Barriers have yet to pop up in Middlebrook’s cannabis venture, a head-shaking rarity considering other applications in numerous B.C. towns have been slowed by town councils, zoning and community backlash.
A Vernon applicant’s business location was recently vetoed by council due to protest by neighbourhood residents, mostly seniors.
WATCH BELOW: Dozens sign petition against cannabis shop near Vernon seniors’ complex
“I’ve had endless amounts of support from tons of people in Creston,” she gushes, humbly.
The Kootenay woman has had easy success with the licence application, the community, financial institutes and even her parents.

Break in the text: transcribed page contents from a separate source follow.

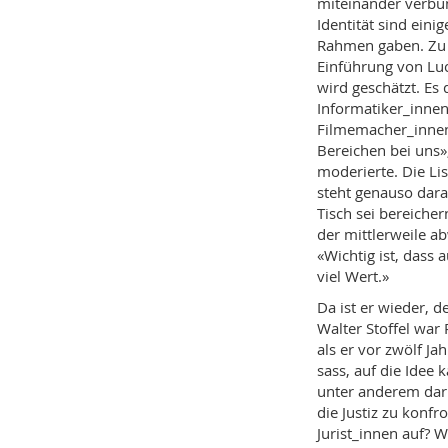
miteinander verbu
Identität sind eini
Rahmen gaben. Zu j
Einführung von Luc
wird geschätzt. Es
Informatiker_innen
Filmemacher_innen 
Bereichen bei uns»,
moderierte. Die Lis
steht genauso dar
Tisch sei bereiche
der mittlerweile a
«Wichtig ist, dass 
viel Wert.»
Da ist er wieder, 
Walter Stoffel war 
als er vor zwölf J
sass, auf die Idee 
unter anderem dar
die Justiz zu konfr
Jurist_innen auf? W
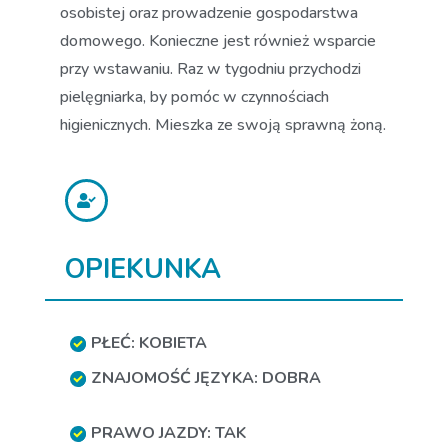
osobistej oraz prowadzenie gospodarstwa
domowego. Konieczne jest również wsparcie
przy wstawaniu. Raz w tygodniu przychodzi
pielęgniarka, by pomóc w czynnościach
higienicznych. Mieszka ze swoją sprawną żoną.
OPIEKUNKA
PŁEĆ: KOBIETA
ZNAJOMOŚĆ JĘZYKA: DOBRA
PRAWO JAZDY: TAK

She boasts just a year of business school to help her start-up the shop.
Neither her age or being a woman have been a problem, she said.

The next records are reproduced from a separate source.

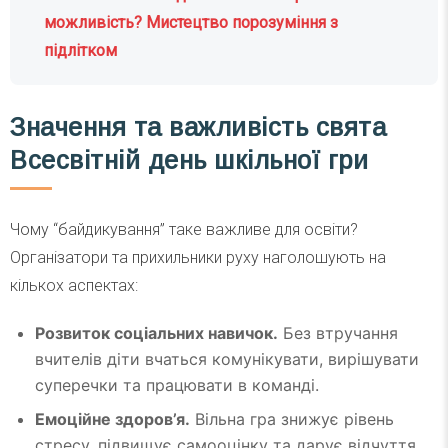
можливість? Мистецтво порозуміння з
підлітком
Значення та важливість свята
Всесвітній день шкільної гри
Чому “байдикування” таке важливе для освіти?
Організатори та прихильники руху наголошують на
кількох аспектах:
Розвиток соціальних навичок.
Без втручання
вчителів діти вчаться комунікувати, вирішувати
суперечки та працювати в команді.
Емоційне здоров’я.
Вільна гра знижує рівень
стресу, підвищує самооцінку та дарує відчуття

“My age comes up in every business conversation that I have but it quickly turns into a normal business owner conversation.”
Her optimism overflows following her early success.
“I just had a feeling it would work out.”
“If you start off knowing that it’s going to work out and you work as hard as you can, it will. At anything.”
(EDITOR’S NOTE: Yes, I too wonder what she’s been smoking…. but then realize that’s a stupid question.)
Middlebrook stocks about 20 strains of cannabis in the Sticky Leaf Cannabis Shop, a storefront that she opened last June with bongs and other cannabis-smoking accessories.
“Just like any other recreational cannabis shop, it’s purchased through the Cannabis and Liquor Board directly,” she said of her cannabis supply. “That way it goes through the right quality controls so you know exactly what you’re getting every time.”
She helps clients choose their product based on how they’d like to feel from it and said there was ample information about cannabis online to get her started.
Her youthful exuberance shows in her posts on social media, something she’s now much more cautious about due to licencing regulations.
She believes she might be the youngest licencee in B.C., so far.
And when it comes to safety, Middlebrook assures her shop is outfitted with video surveillance as is required for all cannabis and liquor sales in B.C.
“I feel just as safe as an employee would feel in a liquor store,” she said.
The young cannabis retailer believes business across Canada will continue to trend upwards.
“I think there’s a lot of people against it because of the stigma that it had in the past,” said Middlebrook.
“I think that as the stigma goes down, of course, a lot of people are going to want to try it out.”
According to Stats Canada, during the first quarter of 2019, 646,000 cannabis users reported trying cannabis for the very first time.